Italian composer Adriano BANCHIERI (1568-1634) is known for his words “as well as serious dramatic works, people need joyful pieces providing light entertainment – do the former well and enjoy the latter”. Today, he is certainly better remembered for his latter type of music, such as the madrigal Contrapunto Bestiale Alla Mente, the five-part “counterpoint of the animals”, in which a mock-serious cantus firmus is heard in the bass line, while the other parts squeal, bark, meow, and in all sorts of other ways provide a chorus of various creatures yielding the accompaniment.
One of the most influential composers of the early high Renaissance was the Franco-Flemish Cipriano de RORE (c.1515-1565), who spent much of his life working in Italy. His four-part masterpiece Mia Benigna Fortuna is written on the text of Petrarch, the “father of humanism” and the poet who more than all others inspired the imagination of the late-Renaissance Italian composers. The poem, written in the form of a sestina, laments the death of his beloved Laura during the plague, emphasizing the sudden change in his “kind fortune and happy life” to “hating his life and longing for death”. A thorough analysis of this deep and multi-layered piece of music is material for future posts.
Orazio VECCHI (1550-1605) was another Italian composer who, though today better known for his lighter madrigals, was during his time a daring innovator and one of the pioneers of early quasi-operas which eventually led to Peri’s Dafne (the first opera ever written, in 1598) and Monteverdi’s L’Orfeo (1607), the opera that brought the genre to life and paved the way for the likes of Händel, Mozart, Weber, Wagner, Puccini, and such contemporary composers as John Adams. So Ben Mi Ch’ha Bon Tempo is a short, strophic, angst-filled and beautiful four-part song with clever use of pseudo-polyphony in its final fa-la-la section.
The song Sumer Is Icumen In (“summer has arrived” in Middle English) was probably written around 1260 (the composer’s identity is uncertain), and as such, it is the first known example of a piece of music employing six-part polyphony. It is essentially a round, with voice after voice entering into the musical frame. Though naturally its harmonic world is somewhat archaic by our standards, it is very much enjoyable and easy to listen to for a piece that was written during the times of the Notre Dame school of composition – a more academic experiment with polyphony within the context of sacred music whose products sound much more weird to the modern ear.
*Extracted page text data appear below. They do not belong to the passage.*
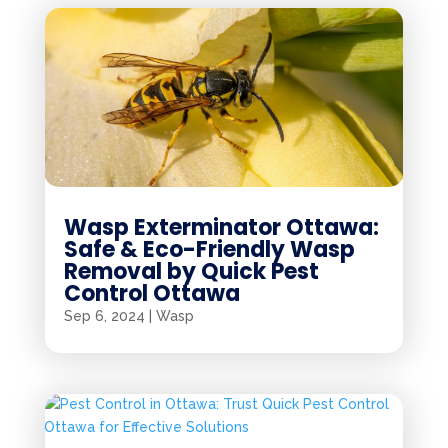
Wasp Exterminator Ottawa:
Safe & Eco-Friendly Wasp
Removal by Quick Pest
Control Ottawa
Sep 6, 2024
|
Wasp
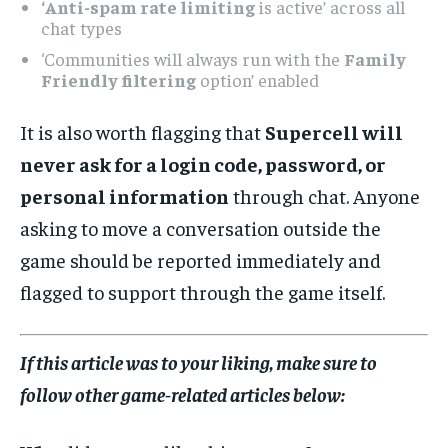
‘Anti-spam rate limiting
is active’ across all
chat types
‘Communities will always run with the
Family
Friendly filtering
option’ enabled
It is also worth flagging that
Supercell will
never ask for a login code, password, or
personal information
through chat. Anyone
asking to move a conversation outside the
game should be reported immediately and
flagged to support through the game itself.
If this article was to your liking, make sure to
follow other game-related articles below:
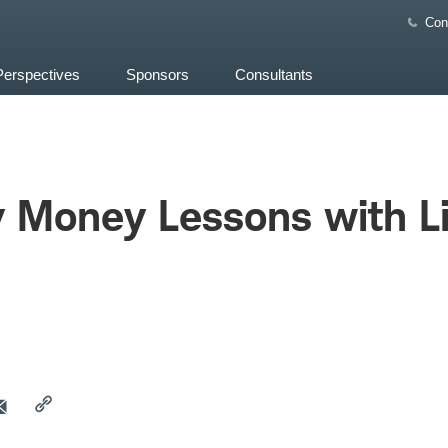
Con
Perspectives
Sponsors
Consultants
y Money Lessons with L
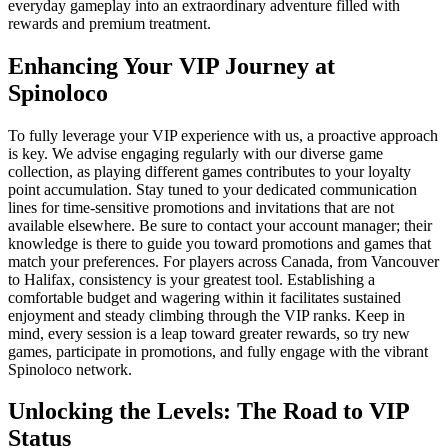
everyday gameplay into an extraordinary adventure filled with
rewards and premium treatment.
Enhancing Your VIP Journey at
Spinoloco
To fully leverage your VIP experience with us, a proactive approach
is key. We advise engaging regularly with our diverse game
collection, as playing different games contributes to your loyalty
point accumulation. Stay tuned to your dedicated communication
lines for time-sensitive promotions and invitations that are not
available elsewhere. Be sure to contact your account manager; their
knowledge is there to guide you toward promotions and games that
match your preferences. For players across Canada, from Vancouver
to Halifax, consistency is your greatest tool. Establishing a
comfortable budget and wagering within it facilitates sustained
enjoyment and steady climbing through the VIP ranks. Keep in
mind, every session is a leap toward greater rewards, so try new
games, participate in promotions, and fully engage with the vibrant
Spinoloco network.
Unlocking the Levels: The Road to VIP
Status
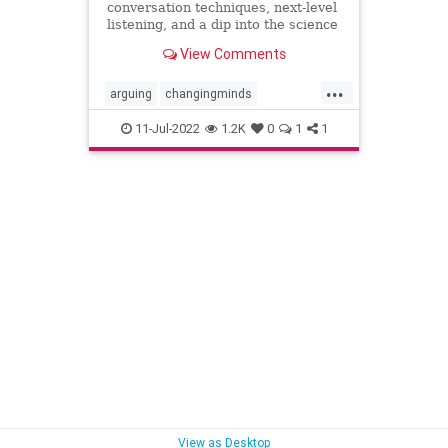
conversation techniques, next-level
listening, and a dip into the science
of changing minds.
View Comments
...
arguing
changingminds
communication
debate
11-Jul-2022
1.2K
0
1
1
discussions
View as Desktop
Finally, a simple and lovely French chanson by Claudin de SERMISY (c.1490-1562), Tant que Vivray. The beautiful melody in the soprano line is mostly supported by simple homophonic accompaniment from the other three parts. The song is about the joy a lover feels when, after a long and arduous siege, his/her beloved (“his” in this particular song – though that hardly matters) finally yields and gives in to the passions of love.